New bride stung by world’s most dangerous fish in honeymoon from hell

SWNS

A bride stung by one of the world’s most venemous fish while on her honeymoon has still not recovered after two months.

Amy Thompson, 27, was enjoying her two-week honeymoon with new husband Callum Thomson, 37, in September this year in Mauritius.

But disaster struck while the newlyweds were on a snorkelling trip and Amy decided to take a dip to cool down.

As she was putting her sea shoes on, she was apparently assured that there was nothing dangerous in the water, so she wouldn’t need them.

Amy, a hairdresser from Lymington, Hampshire, took the advice and went into the water, where she was stung by a stonefish - one of the most venemous in the world.

Describing it as the most “intense” pain she’d ever felt in her life, Amy went with Callum to the hotel dotor, who sent her to the nearest hospital.

After hospital treatments costing £1,800 and eight weeks later, Amy is still suffering from symptoms and desperately searching for a cure.

“The rest of the honeymoon I was bandaged up I couldn't do anything, I was just chilling by the pool,” she said of the aftermath.

"What should have been an amazing honeymoon was spoilt from that point.”

She said she realised “straight away” that something had happened after stepping on the fish, but thought it was coral.

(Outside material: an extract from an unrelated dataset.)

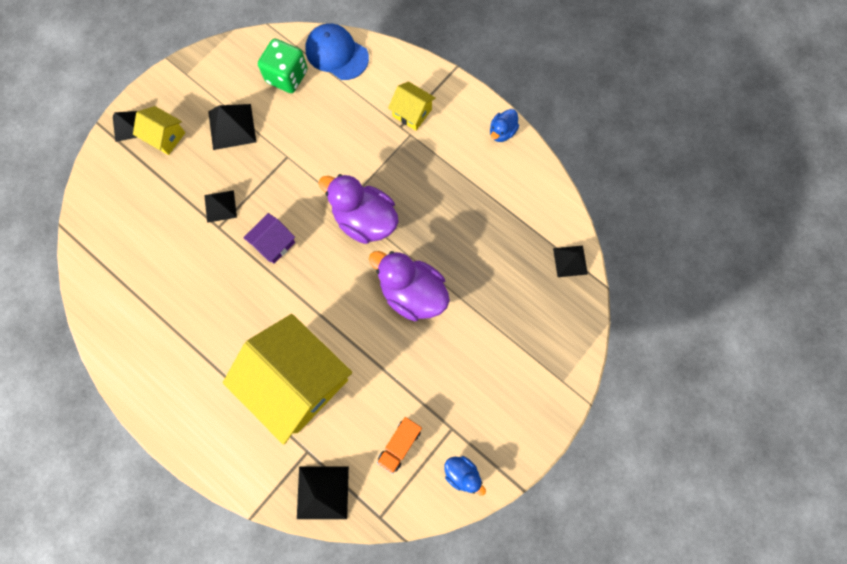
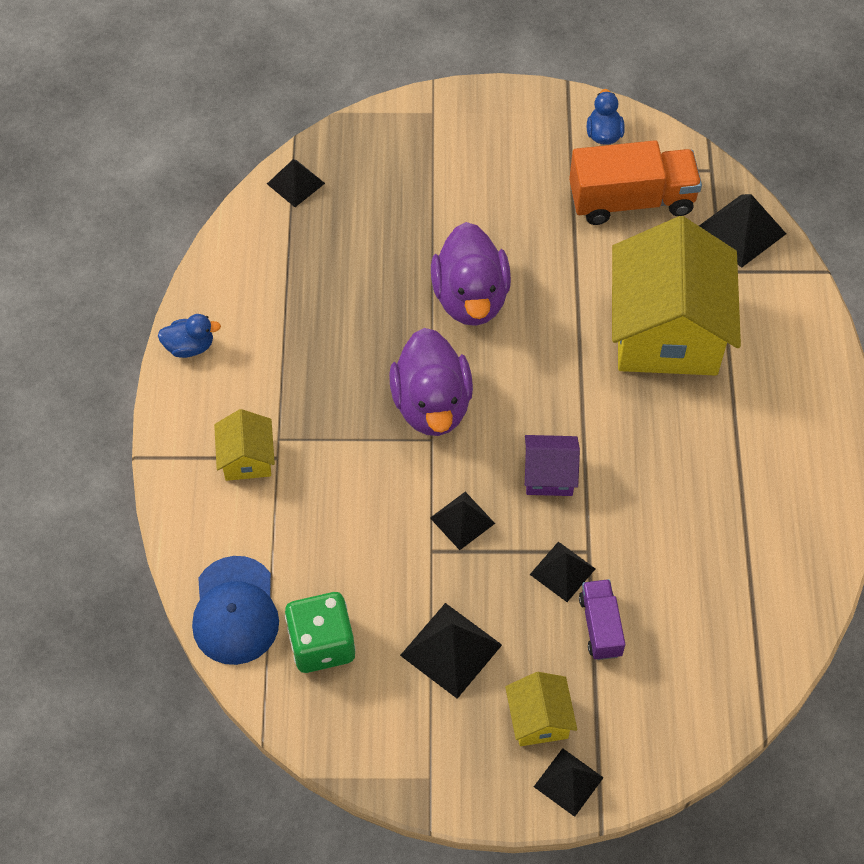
camera: 130 degrees left, 15 degrees down
orange truck [377,417,422,474] -> orange truck [569,140,702,225], size x1.85
none -> black pyramid [430,492,495,550]
none -> purple truck [579,579,625,660]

Amy with her bandaged foot by the pool in Mauritius (Amy Thomson / SWNS)

“I came straight back to the shore, when I was at the shore that is when I honestly have never had that much pain in my life,” she said. "I looked at my foot and it had already doubled in size, it was all swollen, I looked underneath my foot and it had gone all blue and white.”

"I stayed over in the hospital that night where I received anti-venom for the sting, I had fluids, morphine and later that night I had an incision down my foot where they squeezed the venom out."

She and Callum remained on their honeymoon until 30 September, when they flew back to the UK.

“On the flight home my foot blew up like a balloon and I am still suffering now,” she said. “My toe won't stop weeping and I have been on antibiotics since I have been home.

"There is still no solution for it, I feel really down from it all because I am still suffering. All because when I was putting my shoes on all that guy had to do was not say anything and let me crack on and put them on.”